L'ARCEP rajoutait qu'Orange tout comme SFR peuvent eux aussi demander à ce que leurs autorisations dans la bande 1800 MHz soient étendues à la 4G, ceci quand ils le souhaitent. Quant à Free Mobile, qui ne dispose pas de telles fréquences, il pourra toujours les exploiter quand les opérateurs lui fourniront quelques MHz. Bouygues devra ainsi s'exécuter en ce sens avant le mois d'octobre et SFR et Orange avant 2016 au plus tard.
Pas la première contestation/plainte du genre
Rappelons que moins d'une semaine après la décision de l'Autorité de régulation des télécoms, le syndicat CFE CGC/UNSA annonçait son intention d'attaquer cette décision devant le Conseil d'État. La CFE-CGC/UNSA se plaignait notamment que l'autorisation accordée par l'ARCEP n'intègre aucune condition liée à l’emploi, contrairement aux licences 3G qui impliquaient des engagements. « Certes, les déploiements de Bouygues Telecom devraient dynamiser les commandes chez les équipementiers, bien mal en point en Europe » concédait le syndicat. « Mais, alors qu’il y a eu une consultation publique sur ce « refarming » des fréquences, aucun acteur n’a, selon l’Arcep, fourni d’éléments convaincants sur l’emploi. » Le syndicat d'Orange n'a toutefois pas contesté la possibilité pour Bouygues Télécom d'utiliser ses fréquences pour la 4G, contrairement à Orange lui-même.

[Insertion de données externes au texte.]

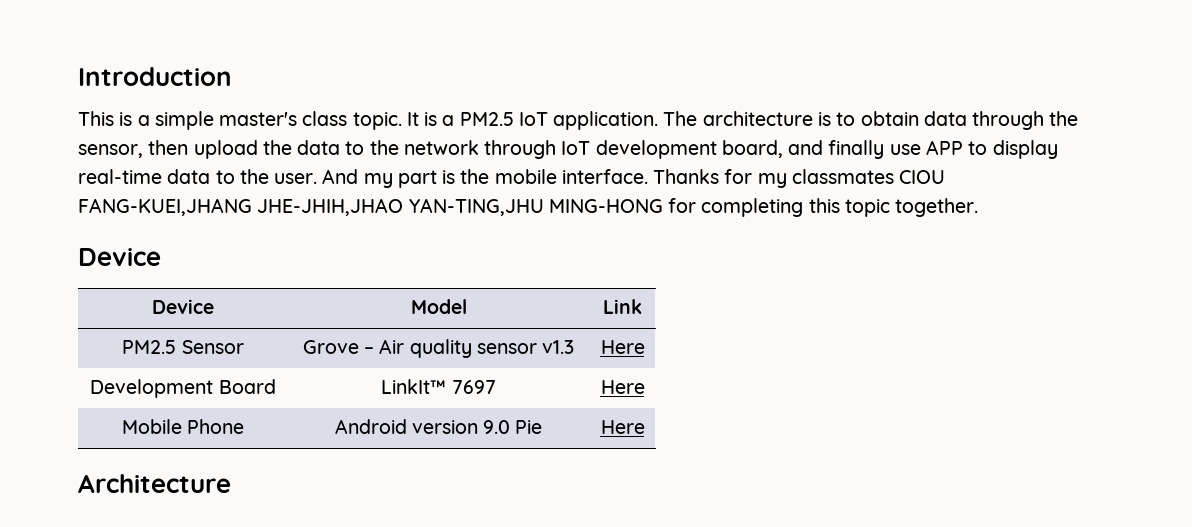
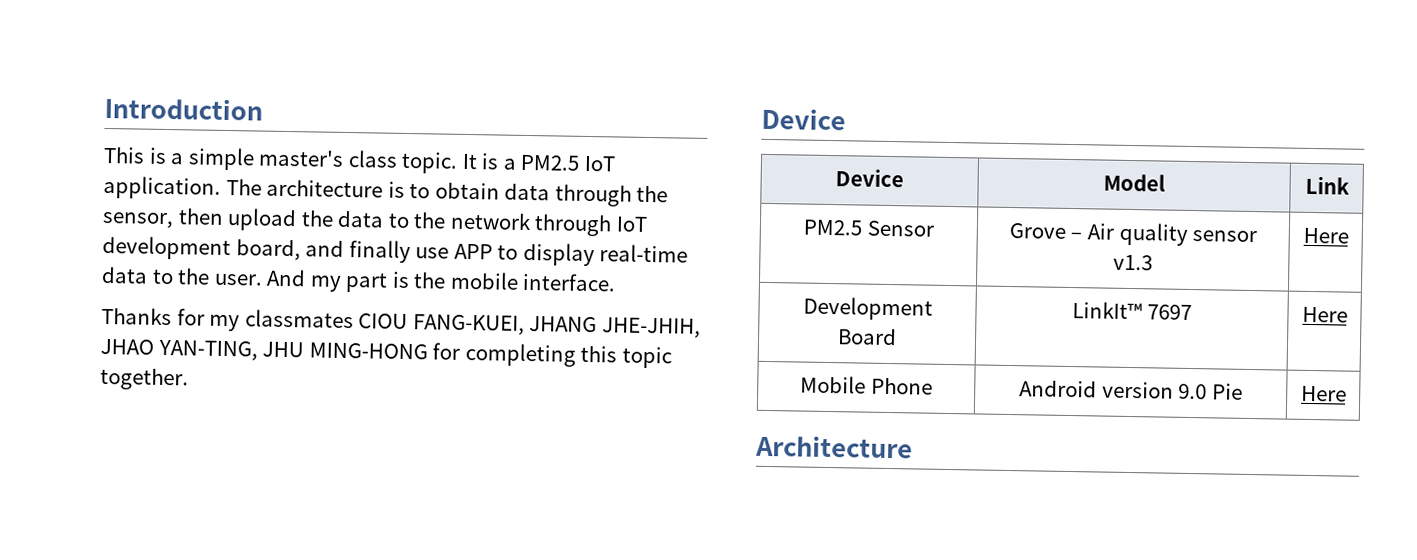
(648, 176) none -> (617, 282) //
[78,198,544,216] FANG-KUEI,JHANG JHE-JHIH,JHAO YAN-TING,JHU -> [412,314,701,338] [100,338,305,361] FANG-KUEI, JHANG JHE-JHIH, JHAO YAN-TING, JHU

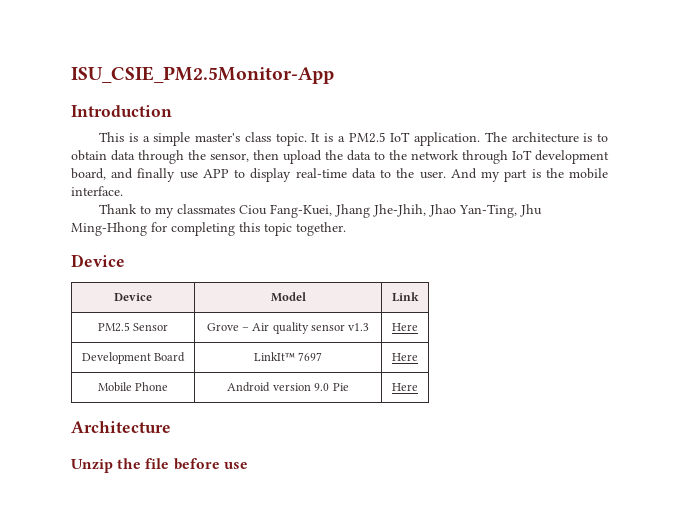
(104, 108) none -> [71,66,334,84] ISU_CSIE_PM2.5Monitor-App //
[101,306,701,338] [100,338,428,361] Thanks for my classmates CIOU FANG-KUEI, JHANG JHE-JHIH, JHAO YAN-TING, JHU MING-HONG -> [99,204,543,218] [71,222,147,236] Thank to my classmates Ciou Fang-Kuei, Jhang Jhe-Jhih, Jhao Yan-Ting, Jhu Ming-Hhong
(913, 446) none -> [71,458,248,473] // Unzip the file before use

Notons enfin que les précédentes contestations vis-à-vis d'une bande de fréquences concernaient la quatrième licence 3G cédée à Free Mobile. Orange avait notamment contesté son tarif de 240 millions d'euros. Ce prix avait pourtant été réévalué de 34 millions d'euros, le tarif de base devant être de 206 millions d'euros initialement. Mais Orange, comme SFR et Bouygues Telecom, avaient au début des années 2000 payé 619 millions pour obtenir ces licences. Toutefois, ces trois opérateurs avaient obtenu une licence pleine avec 15 MHz, tandis que Free doit se contenter de 5 MHz, d'où la division par trois du tarif dans un premier temps.